The instruction comes to Moses and Aaron as a statute of the law: "Speak to the sons of Israel, that they bring you a red heifer without spot, in which is no blemish, [and] on which never came a yoke" (Nu 19:2). The animal is unblemished and has never been worked. The heifer is given to Eleazar the priest, brought "forth outside the camp," and slain before his face (Nu 19:3). Eleazar takes some of her blood with his finger and sprinkles it "toward the front of the tent of meeting seven times" (Nu 19:4). Everything else is consumed: "And one will burn the heifer in his sight; her skin, and her flesh, and her blood, with her dung, he will burn" (Nu 19:5). Into the burning the priest casts cedar-wood, hyssop, and scarlet (Nu 19:6).

The Ashes and the Water for Impurity

After the burning, "a man who is clean will gather up the ashes of the heifer, and lay them up outside the camp in a clean place; and it will be kept for the congregation of the sons of Israel for a water for impurity: it is a sin-offering" (Nu 19:9). The ashes are not consumed at the moment but stored. When the rite is later applied, "for the unclean they will take of the ashes of the burning of the sin-offering; and living water will be put thereto in a vessel" (Nu 19:17). The mixture is the recurring instrument of cleansing the chapter calls "water for impurity."

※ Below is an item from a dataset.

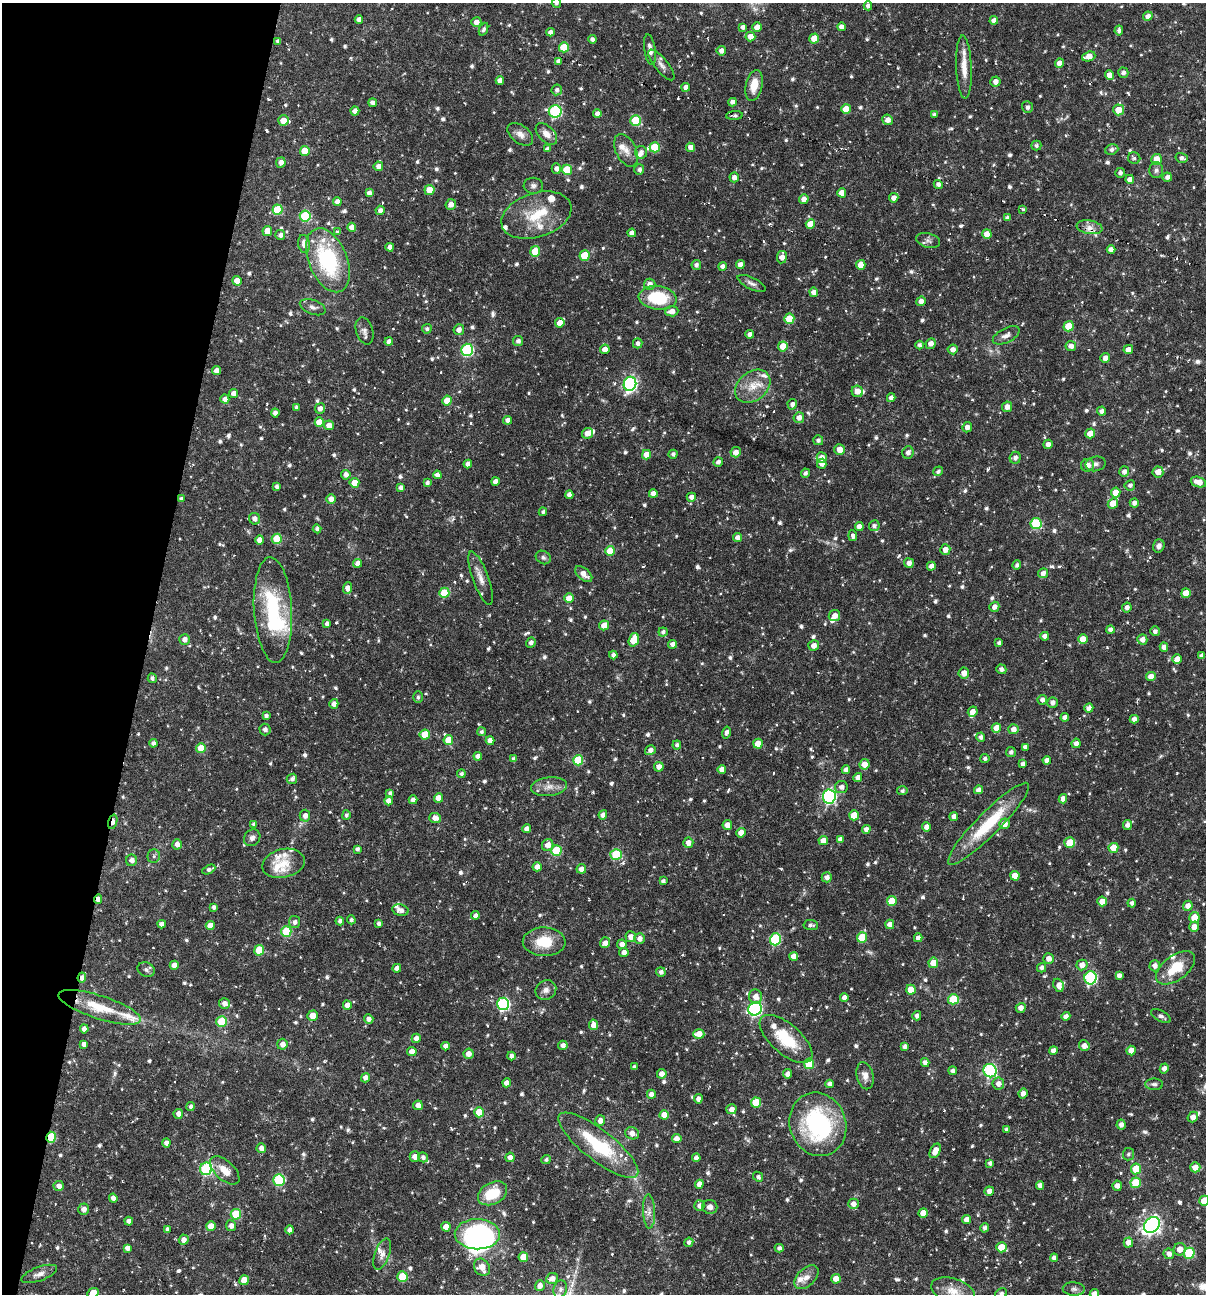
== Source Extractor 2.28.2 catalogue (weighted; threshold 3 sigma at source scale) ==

Who Becomes Unclean in the Rite

Everyone involved in producing the ashes contracts uncleanness, even though the rite produces purification for others. The priest who sprinkles the blood "will wash his clothes, and he will bathe his flesh in water, and afterward he will come into the camp, and the priest will be unclean until the evening" (Nu 19:7). The man who burns the heifer "will wash his clothes in water, and bathe his flesh in water, and will be unclean until the evening" (Nu 19:8). The one who gathers the ashes "will wash his clothes, and be unclean until the evening" (Nu 19:10). The same pattern continues into the application: "he who sprinkles the water for impurity will wash his clothes, and he who touches the water for impurity will be unclean until evening" (Nu 19:21). The statute is laid down "to the sons of Israel, and to the stranger who sojourns among them, for a statute forever" (Nu 19:10).

Corpse Defilement

The chapter then spells out the impurity the ashes are designed to address. "He who touches a dead [body] of any soul of man will be unclean seven days" (Nu 19:11). The same uncleanness reaches "whoever in the open field touches one who is slain with a sword, or a dead body, or a bone of man, or a grave" (Nu 19:16). Death inside a dwelling spreads the impurity widely: "everyone who comes into the tent, and everyone who is in the tent, will be unclean seven days. And every open vessel, which has no covering bound on it, is unclean" (Nu 19:14-15).

Application of the Water

The water for impurity must be applied on a fixed schedule: "the same will purify himself with it [the water] on the third day, and on the seventh day, and he will be clean" (Nu 19:12). A clean person carries out the sprinkling: "a clean person will take hyssop, and dip it in the water, and sprinkle it on the tent, and on all the vessels, and on the souls who were there, and on him who touched the bone, or the slain, or the dead, or the grave: and the clean person will sprinkle on the unclean on the third day, and on the seventh day: and on the seventh day he will purify him; and he will wash his clothes, and bathe himself in water, and will be clean at evening" (Nu 19:18-19).

Refusal of the Rite

The penalty for refusal is severance from the people. "Whoever touches a dead [body] of the soul of the man who dies, and does not purify himself, defiles the tabernacle of Yahweh; and that soul will be cut off from Israel: because the water for impurity was not sprinkled on him, he will be unclean; his uncleanness is yet on him" (Nu 19:13). The principle is restated: "But the man who will be unclean, and will not purify himself, that soul will be cut off from the midst of the assembly, because he has defiled the sanctuary of Yahweh: the water for impurity has not been sprinkled on him; he is unclean" (Nu 19:20). The reach of the contamination is total: "whatever the unclean person touches will be unclean; and the soul who touches it will be unclean until evening" (Nu 19:22).